What the task requires -> State how many lines of the entries hold the string "pinky", and nothing more.

Exercise material ->

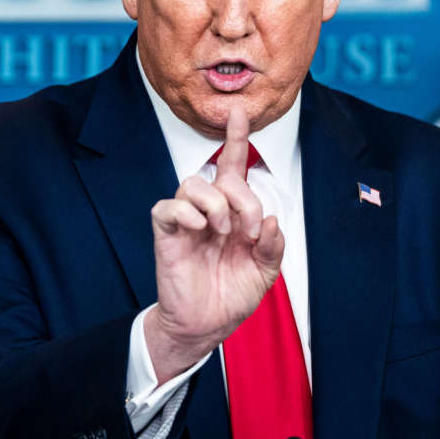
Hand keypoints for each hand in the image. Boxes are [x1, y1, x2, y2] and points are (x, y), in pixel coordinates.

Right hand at [143, 104, 286, 383]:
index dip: (237, 138)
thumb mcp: (265, 272)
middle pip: (220, 176)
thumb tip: (269, 219)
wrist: (207, 325)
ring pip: (192, 183)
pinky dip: (187, 212)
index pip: (233, 167)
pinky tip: (200, 229)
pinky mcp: (167, 232)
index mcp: (233, 212)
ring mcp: (186, 220)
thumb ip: (272, 246)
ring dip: (215, 203)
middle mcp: (209, 210)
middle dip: (242, 197)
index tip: (239, 113)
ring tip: (222, 231)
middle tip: (248, 229)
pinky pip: (168, 207)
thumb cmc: (231, 294)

Solved problem -> 4